# Transformer installations above ceilings



## earshavewalls (Jan 24, 2011)

I have a permit applicant who is proposing installing a 75kVA dry-type transformer (480/208y, 3-phase) above a suspended ceiling.

Article 450.13(B) states that transformers over 50kVA are not permitted in "hollow spaces of buildings not permanently closed in by structure". Does the space above a suspended (acoustic) ceiling fit the definition of "hollow space"?

I have been working with the code since the 70's and never came across this until now (maybe I need to try to read ALL of the Code someday)........I know it's not a new section. Times like this help me to realize how much I still DON'T know.........lol.

Any input is welcome. I don't run into this very often and I wish to be accurate in enforcing the code, but I don't want to put people through the hoops unless it is truly necessary.


----------



## jar546 (Jan 24, 2011)

The key here is that it is required to be "readily accessible" and when you read the definition of "accessible, ready" in the NEC, you will that it is not.  It would not be "....*in the open* on walls"
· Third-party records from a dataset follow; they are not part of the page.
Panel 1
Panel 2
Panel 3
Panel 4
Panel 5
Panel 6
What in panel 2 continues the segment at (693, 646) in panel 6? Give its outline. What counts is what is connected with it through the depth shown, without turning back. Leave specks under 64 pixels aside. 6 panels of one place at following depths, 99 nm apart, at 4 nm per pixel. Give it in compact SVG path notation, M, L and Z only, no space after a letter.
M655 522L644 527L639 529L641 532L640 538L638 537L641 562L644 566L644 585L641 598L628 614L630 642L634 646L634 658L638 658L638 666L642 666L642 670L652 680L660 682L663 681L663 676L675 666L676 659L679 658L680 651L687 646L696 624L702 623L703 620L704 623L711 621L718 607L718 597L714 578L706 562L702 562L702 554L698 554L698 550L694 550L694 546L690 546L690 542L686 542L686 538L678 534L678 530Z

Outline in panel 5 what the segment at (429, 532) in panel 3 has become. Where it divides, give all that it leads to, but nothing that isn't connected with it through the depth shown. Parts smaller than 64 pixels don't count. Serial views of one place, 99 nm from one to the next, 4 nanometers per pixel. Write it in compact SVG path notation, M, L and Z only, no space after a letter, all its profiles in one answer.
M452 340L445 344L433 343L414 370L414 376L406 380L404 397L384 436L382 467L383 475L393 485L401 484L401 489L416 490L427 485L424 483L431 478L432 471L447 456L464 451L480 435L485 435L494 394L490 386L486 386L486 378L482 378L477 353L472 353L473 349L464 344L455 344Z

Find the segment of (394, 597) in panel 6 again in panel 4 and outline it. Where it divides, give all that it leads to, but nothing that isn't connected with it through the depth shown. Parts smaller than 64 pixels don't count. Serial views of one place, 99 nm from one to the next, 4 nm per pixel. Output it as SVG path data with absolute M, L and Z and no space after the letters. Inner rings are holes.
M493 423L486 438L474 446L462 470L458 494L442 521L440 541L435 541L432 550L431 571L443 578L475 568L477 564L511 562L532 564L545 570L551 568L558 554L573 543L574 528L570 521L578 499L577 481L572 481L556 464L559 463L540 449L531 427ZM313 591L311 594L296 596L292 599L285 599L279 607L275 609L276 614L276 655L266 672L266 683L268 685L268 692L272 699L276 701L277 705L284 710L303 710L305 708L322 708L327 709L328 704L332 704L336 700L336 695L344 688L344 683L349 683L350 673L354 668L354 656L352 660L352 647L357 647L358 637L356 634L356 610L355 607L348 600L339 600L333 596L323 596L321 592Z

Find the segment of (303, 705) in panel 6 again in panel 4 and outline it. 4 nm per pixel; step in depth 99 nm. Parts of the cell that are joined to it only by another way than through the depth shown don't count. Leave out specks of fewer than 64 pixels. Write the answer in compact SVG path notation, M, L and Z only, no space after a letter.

I had this issue last year and I am all too familiar with it.


----------



## chris kennedy (Jan 24, 2011)

earshavewalls said:
			
		

> Does the space above a suspended (acoustic) ceiling fit the definition of "hollow space"?


IMO, yes. From the 08 NECH commentary.



> Section 450.13(B) permits the installation of dry-type transformers rated 600 volts or less and not exceeding 50 kVA in hollow spaces of hung ceiling areas, provided these spaces are fire resistant, ventilated, and accessible. According to 300.22©(2), transformers are permitted to be installed in hollow spaces where the space is used for environmental air, provided the transformer is in a metal enclosure (ventilated or nonventilated) and the transformer is suitable for the ambient air temperature within the hollow space. Of course, the requirement of 450.13(B) applies to transformer installations in “other space used for environmental air” per 300.22©.





			
				earshavewalls said:
			
		

> I have been working with the code since the 70's and never came across this until now (maybe I need to try to read ALL of the Code someday)........I know it's not a new section. Times like this help me to realize how much I still DON'T know.........lol.


Thats why I hang at these boards.


----------



## earshavewalls (Jan 26, 2011)

Thanks guys!!! I love this profession! It reminds me daily how much I need to keep learning and to keep listening.

No problem with compliance, the designer/contractor agreed and even found a much better location.

Thanks again for the confirmation.


----------